MG3: quella da tenere d’occhio. Vi ricordate quando i grandi capitani dell’industria europea iniziavano ad agitare lo spettro delle piccole cinesi in grado di mettere in crisi le rivali nostrane? Ecco: sono arrivate pure quelle. L’avanguardia, per la precisione, è rappresentata da tale MG3, oggetto da 4,11 metri che, senza andare troppo per il sottile, mette in campo una proposta molto concreta: full hybrid al lancio, termica pura più avanti, promette “listini competitivi” (non si sbilancia al riguardo il direttore marketing Edoardo Gamberini, ma la sua espressione fiduciosa la dice lunga sulle ambizioni) e un equipaggiamento molto ricco (con doppio schermo da 7″ e 10,25″ di serie pure sulla base). Tutte le forme di vita comprese tra Dacia Sandero e Toyota Yaris è bene che stiano in guardia.

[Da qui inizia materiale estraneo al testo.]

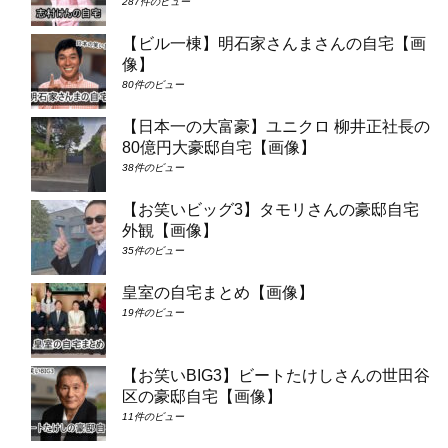
287件のビュー
【ビル一棟】明石家さんまさんの自宅【画
像】
80件のビュー
【日本一の大富豪】ユニクロ 柳井正社長の
80億円大豪邸自宅【画像】
38件のビュー
【お笑いビッグ3】タモリさんの豪邸自宅
外観【画像】
35件のビュー
皇室の自宅まとめ【画像】
19件のビュー
【お笑いBIG3】ビートたけしさんの世田谷
区の豪邸自宅【画像】
11件のビュー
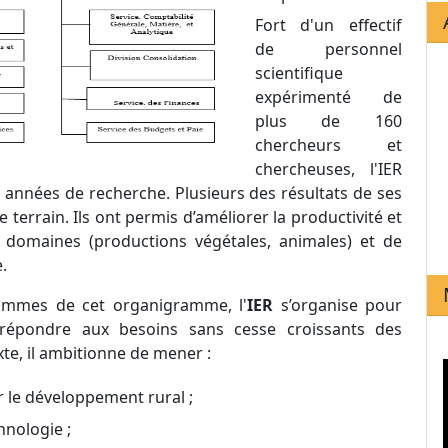
Fort d'un effectif
de personnel
scientifique
expérimenté de
plus de 160
chercheurs et
chercheuses, l'IER
s années de recherche. Plusieurs des résultats de ses
le terrain. Ils ont permis d’améliorer la productivité et
s domaines (productions végétales, animales) et de
.
hommes de cet organigramme, l'
IER
s’organise pour
 répondre aux besoins sans cesse croissants des
te, il ambitionne de mener :
 le développement rural ;
nologie ;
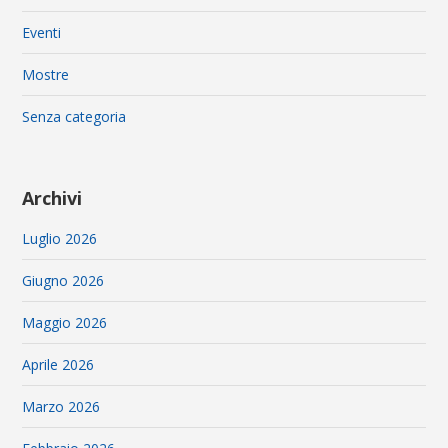
Eventi
Mostre
Senza categoria
Archivi
Luglio 2026
Giugno 2026
Maggio 2026
Aprile 2026
Marzo 2026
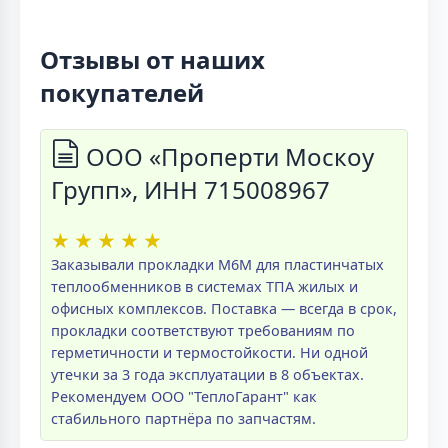
Отзывы от наших
покупателей
ООО «Проперти Москоу
Групп», ИНН 715008967
★
★
★
★
★
Заказывали прокладки M6M для пластинчатых
теплообменников в системах ТПА жилых и
офисных комплексов. Поставка — всегда в срок,
прокладки соответствуют требованиям по
герметичности и термостойкости. Ни одной
утечки за 3 года эксплуатации в 8 объектах.
Рекомендуем ООО "ТеплоГарант" как
стабильного партнёра по запчастям.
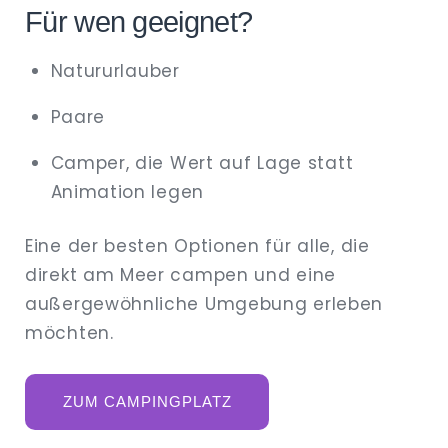
Für wen geeignet?
Natururlauber
Paare
Camper, die Wert auf Lage statt
Animation legen
Eine der besten Optionen für alle, die
direkt am Meer campen und eine
außergewöhnliche Umgebung erleben
möchten.
ZUM CAMPINGPLATZ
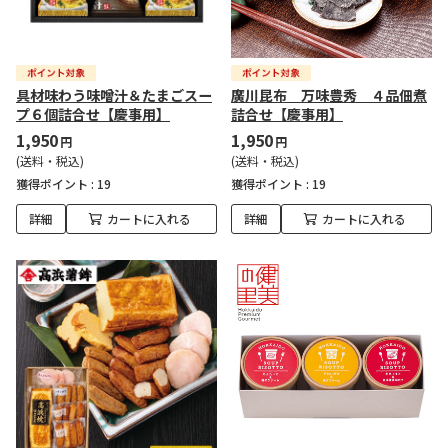
具材味わう味噌汁＆たまごスー
廣川昆布 万味豊秀 ４品佃煮
プ６個詰合せ【慶事用】
詰合せ【慶事用】
1,950
1,950
円
円
(送料・税込)
(送料・税込)
獲得ポイント :
19
獲得ポイント :
19
詳細
カートに入れる
詳細
カートに入れる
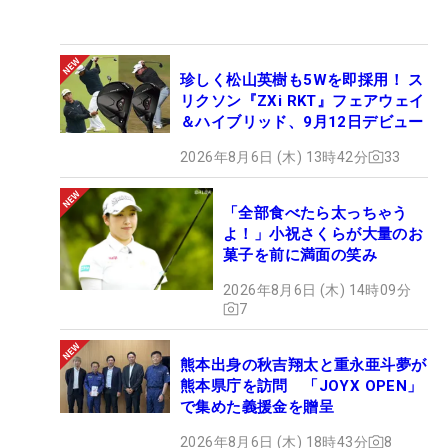
珍しく松山英樹も5Wを即採用！ ス
リクソン『ZXi RKT』フェアウェイ
＆ハイブリッド、9月12日デビュー
2026年8月6日 (木) 13時42分
33
「全部食べたら太っちゃう
よ！」小祝さくらが大量のお
菓子を前に満面の笑み
2026年8月6日 (木) 14時09分
7
熊本出身の秋吉翔太と重永亜斗夢が
熊本県庁を訪問 「JOYX OPEN」
で集めた義援金を贈呈
2026年8月6日 (木) 18時43分
8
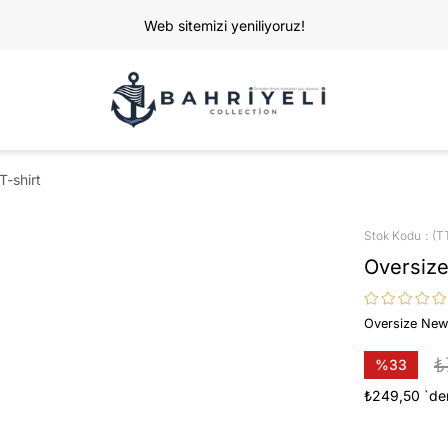
Web sitemizi yeniliyoruz!
T-shirt
Stok Kodu
(T
Oversize
Oversize New 
₺
%
33
İndirim
₺249,50
`de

Le portabandiera: Pininfarina, Kimera e Totem. Se un alieno atterrasse a Ginevra oggi, penserebbe che nel nostro Paese non facciamo più le macchine (o quasi). Provocazioni politiche a parte, nell’assenza compatta del “made in Italy” dal Gims, spiccano alcune eccezioni. Che raccontano “Italie” dell’auto meno note, ma non per questo meno significative: quella del know-how capace di conquistare importanti commesse straniere (come nel caso della Pininfarina, che ha disegnato la Foxtron Model B per la Foxconn, colosso taiwanese della tecnologia) e quella dell’artigianato di alto livello. “Nicchia”, c’è chi mormora dietro le quinte. Ma nella loro ostinazione di Davide in un mondo di Golia, i vari Betti (Kimera), Quaggio (Totem), e Rubatto (Erreerre Fuoriserie) meritano tutta la nostra stima.

Chi non c’è… ma è come se: il “soft power” di Ginevra. Esaurito l’elenco dei presenti, liquidato in quattro e quattr’otto chi ha lasciato un vuoto pneumatico e basta, vale la pena di soffermarsi in coda su chi invece ha fatto una scelta un po’ a metà. Magari lasciando vedere o intravedere qualche modello, con immagini e teaser variamente intellegibili, proprio in prossimità delle settimane del Salone. sempre meglio conoscerle dal vivo, le auto nuove. Ma non compete a noi giudicare le scelte delle singole Case. Ci viene soltanto da dire che, se l’Europa dell’auto vuole (e deve) mostrarsi più coesa in questa fase di grandi sfide, allora è bene che trovi una linea unitaria anche in occasione dei suoi appuntamenti più importanti. Tanto più se uno di essi conserva ancora il “soft power” per dettarne il calendario dei lanci.